### TO-DO ITEM
Quote the forum thread in full, word for word.

### TEXT
I thought you were remarking on the double meaning of Pro Bowler. But do you know what the ‘showvase’ is? The only Pro Bowl game I know about is the one that’s on when there’s no real football games. I never noticed the vase. And they’re not called sticks. They’re called stupid pins when they’re standing up after you throw the ball.
Yes, except I am the one who goes mad with all the questions. I give him simple tasks, like opening cans. There is no measurement involved ![]()
That’s awesome, and a skill I wish I had.
I answered ‘confident’, though I have done work in restaurants ranging from breads to salads to desserts to prep to banquet to sports-pub food grilling/cooking. I am confident that I can do anything with a recipe, and confident enough to ignore recipes entirely and wing it, if I want to tweak it my own way.
However…I’m probably better in a professional kitchen than at home. See the ‘winging it’ part. 
My sweetie enjoys cooking, but always follows recipes exactly, so I count him as being technically the better cook, as whatever he tries his hand at comes out awesomely. Luckily, he’ll listen to advice from me on most cooking matters; occasionally he’ll insist on following directions that I don’t think are quite right, such as cooking chicken wings at 325 because ‘that’s what the recipe says’. Umm…nope. But he learns
I’m not sure I learn so much anymore as ‘innovate’. Unfortunately my slap-dash approach pretty much ensures that when something comes out GREAT, I can’t remember exactly how I did it… 
Fairly capable. I can follow a recipe and have enough basic kitchen knowledge to avoid hurting myself, starting fires, ruining utensils, or causing food poisoning. I thought these were things everyone knew until I lived with someone who didn’t know about oven mitts and who thought it was OK to thaw chicken in a Ziploc bag, pour out the bloody juice, and reuse the bag without even rinsing it. I’m surprised he’s still alive.
The thing is that I’m incredibly lazy, cheap, and have a very limited selection of foods I like. So my cooking skills don’t get much practice or development. I hate cooking.

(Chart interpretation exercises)
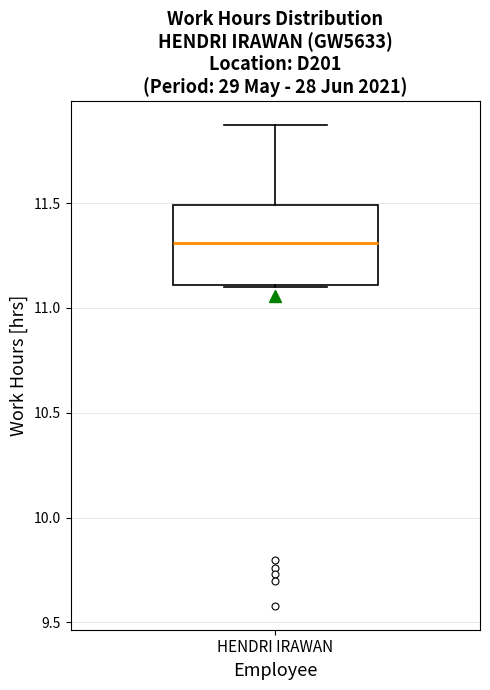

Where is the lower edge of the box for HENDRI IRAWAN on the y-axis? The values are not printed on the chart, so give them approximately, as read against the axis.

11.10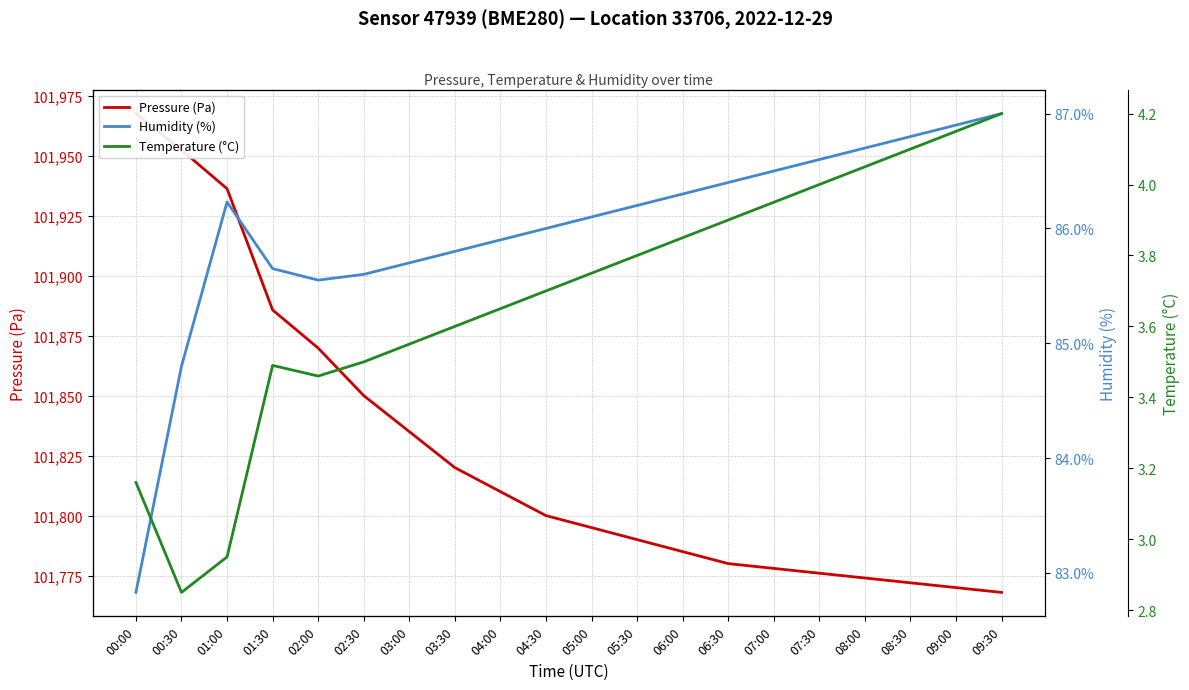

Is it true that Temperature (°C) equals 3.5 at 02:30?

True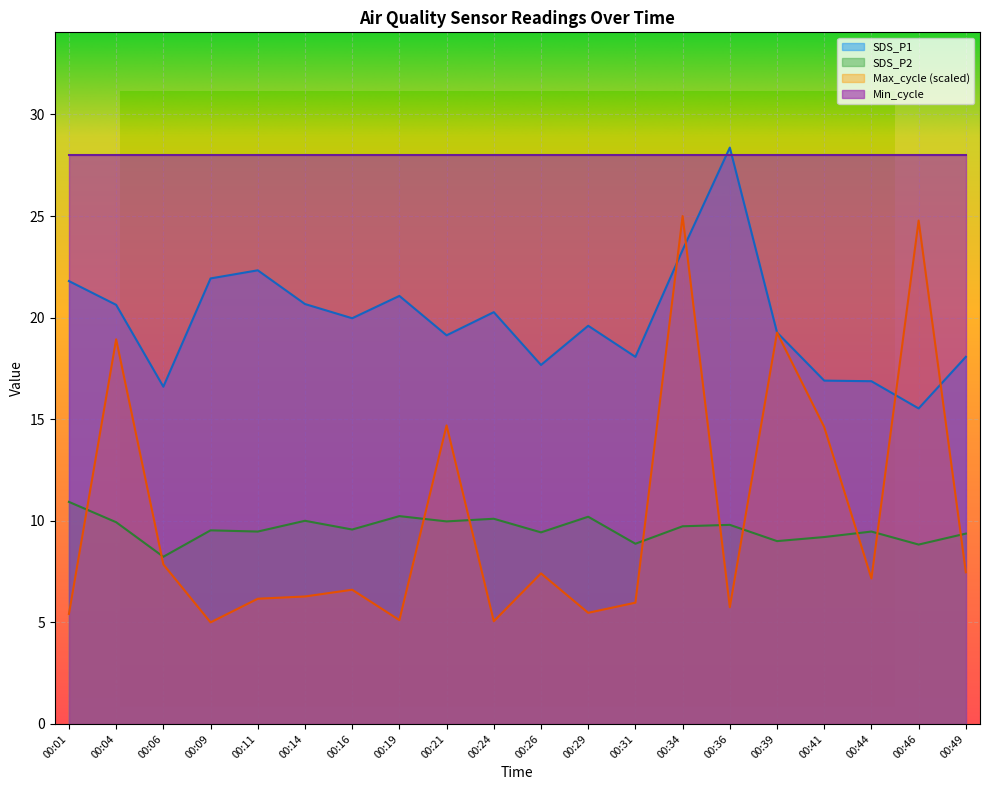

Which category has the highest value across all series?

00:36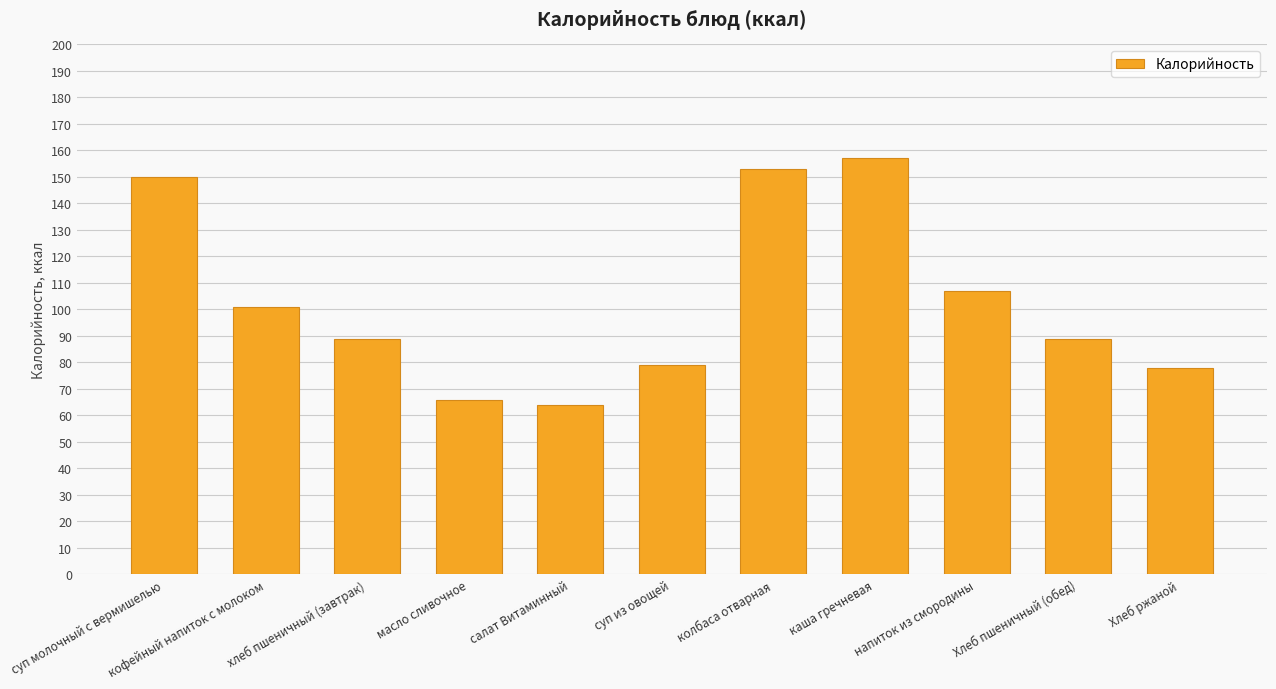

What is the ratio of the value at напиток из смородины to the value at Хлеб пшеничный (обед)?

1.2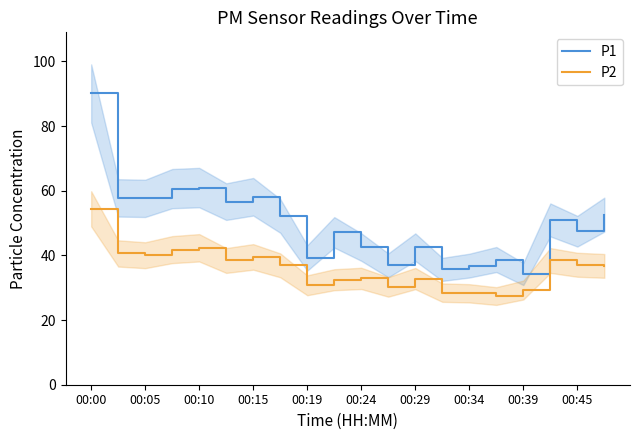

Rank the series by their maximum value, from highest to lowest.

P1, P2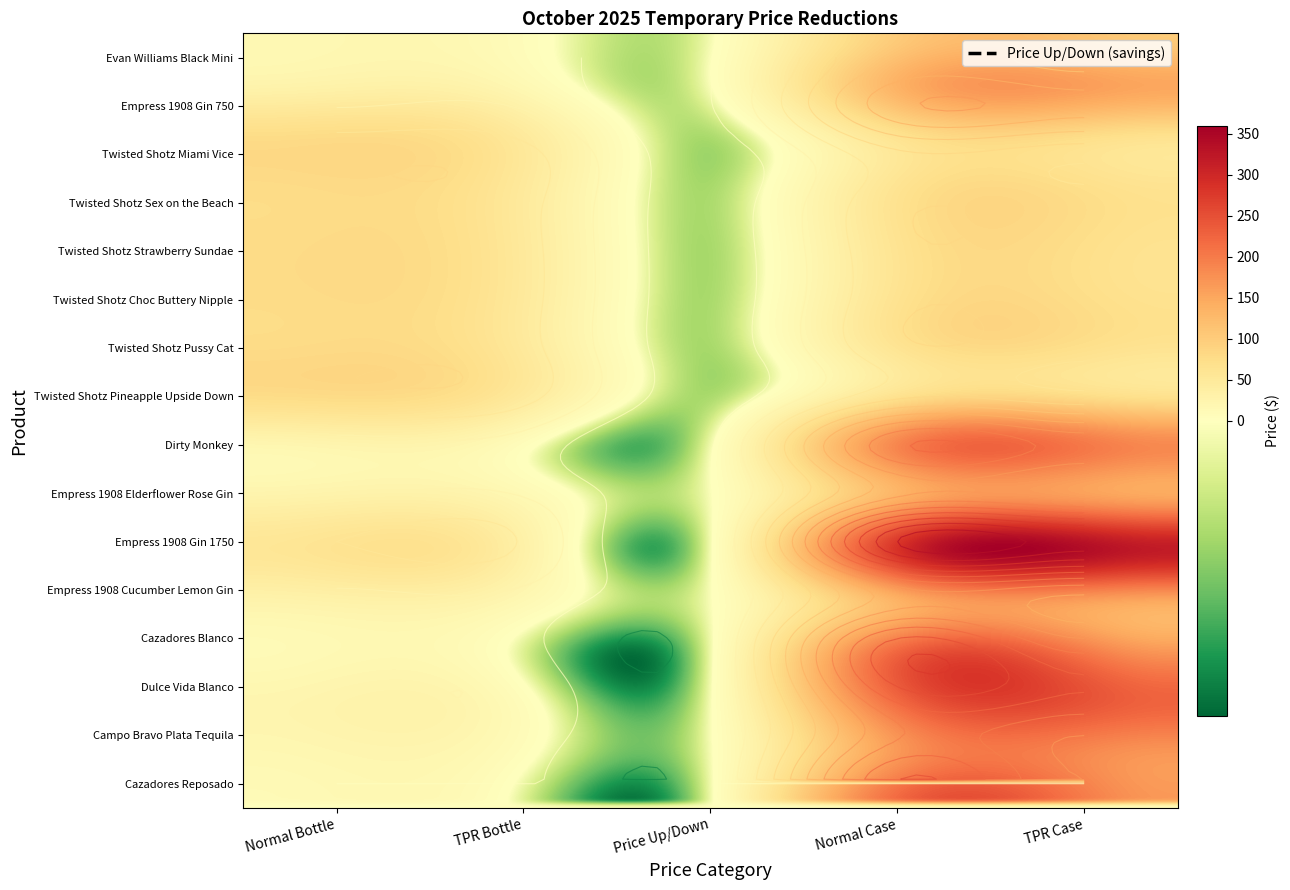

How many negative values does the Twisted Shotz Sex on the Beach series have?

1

==

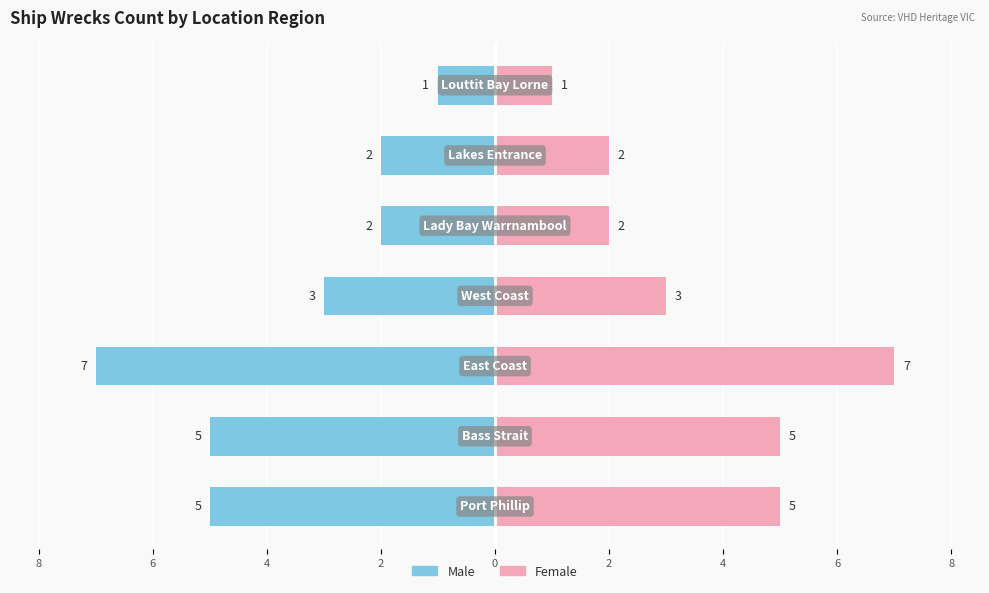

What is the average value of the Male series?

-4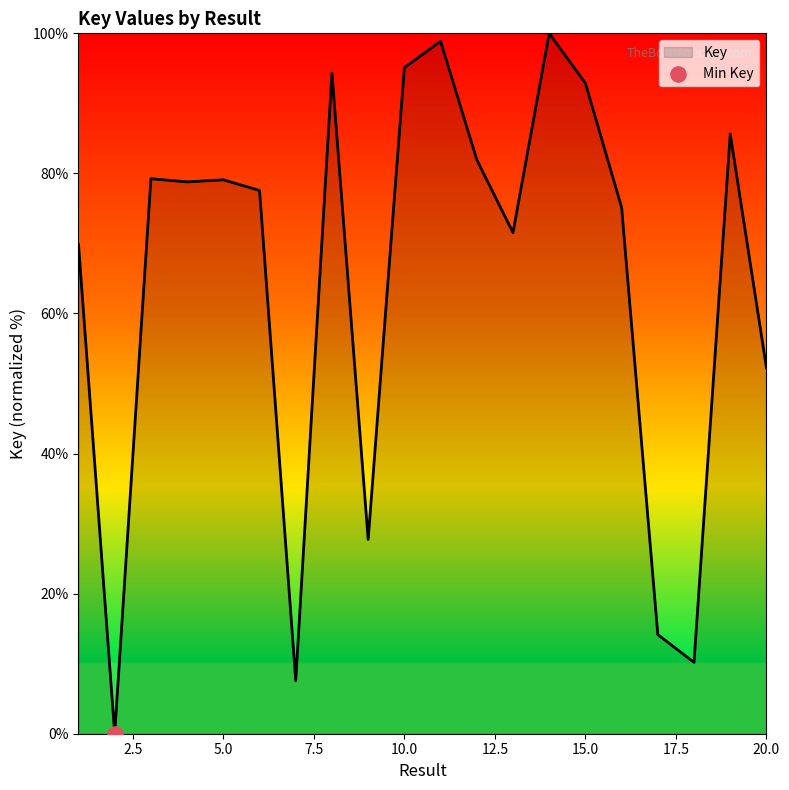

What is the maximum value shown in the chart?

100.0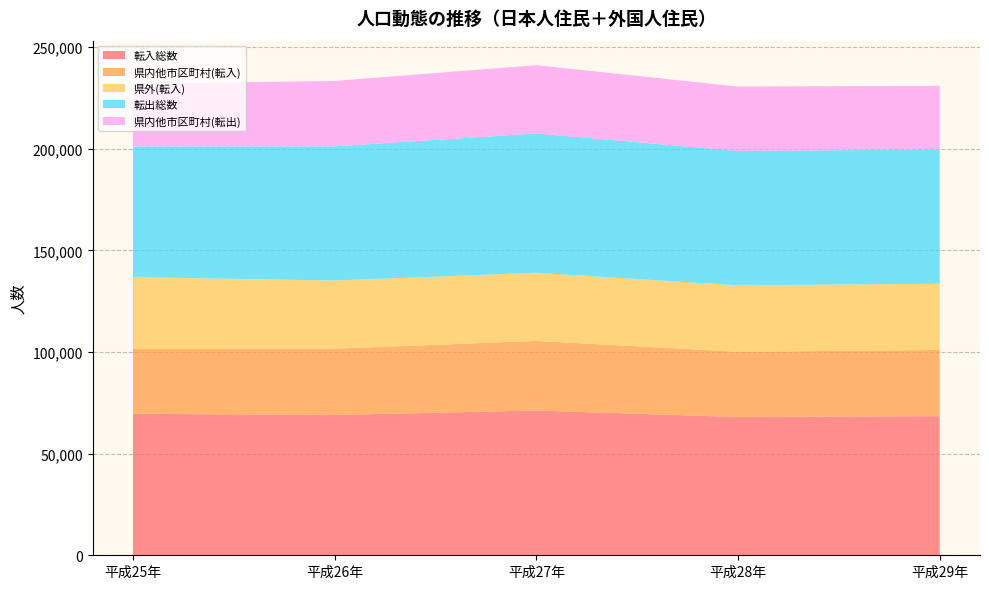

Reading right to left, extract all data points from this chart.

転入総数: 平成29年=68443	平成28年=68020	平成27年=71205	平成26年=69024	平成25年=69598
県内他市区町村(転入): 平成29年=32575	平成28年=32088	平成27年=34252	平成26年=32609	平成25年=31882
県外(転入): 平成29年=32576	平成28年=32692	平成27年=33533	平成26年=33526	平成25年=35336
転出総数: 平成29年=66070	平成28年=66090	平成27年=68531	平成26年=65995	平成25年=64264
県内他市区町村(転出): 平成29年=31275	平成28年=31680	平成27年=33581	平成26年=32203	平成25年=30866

### RESULT OF THIS TASK
I thought you were remarking on the double meaning of Pro Bowler. But do you know what the ‘showvase’ is? The only Pro Bowl game I know about is the one that’s on when there’s no real football games. I never noticed the vase. And they’re not called sticks. They’re called stupid pins when they’re standing up after you throw the ball.
Yes, except I am the one who goes mad with all the questions. I give him simple tasks, like opening cans. There is no measurement involved ![]()
That’s awesome, and a skill I wish I had.
I answered ‘confident’, though I have done work in restaurants ranging from breads to salads to desserts to prep to banquet to sports-pub food grilling/cooking. I am confident that I can do anything with a recipe, and confident enough to ignore recipes entirely and wing it, if I want to tweak it my own way.
However…I’m probably better in a professional kitchen than at home. See the ‘winging it’ part. 
My sweetie enjoys cooking, but always follows recipes exactly, so I count him as being technically the better cook, as whatever he tries his hand at comes out awesomely. Luckily, he’ll listen to advice from me on most cooking matters; occasionally he’ll insist on following directions that I don’t think are quite right, such as cooking chicken wings at 325 because ‘that’s what the recipe says’. Umm…nope. But he learns
I’m not sure I learn so much anymore as ‘innovate’. Unfortunately my slap-dash approach pretty much ensures that when something comes out GREAT, I can’t remember exactly how I did it… 
Fairly capable. I can follow a recipe and have enough basic kitchen knowledge to avoid hurting myself, starting fires, ruining utensils, or causing food poisoning. I thought these were things everyone knew until I lived with someone who didn’t know about oven mitts and who thought it was OK to thaw chicken in a Ziploc bag, pour out the bloody juice, and reuse the bag without even rinsing it. I’m surprised he’s still alive.
The thing is that I’m incredibly lazy, cheap, and have a very limited selection of foods I like. So my cooking skills don’t get much practice or development. I hate cooking.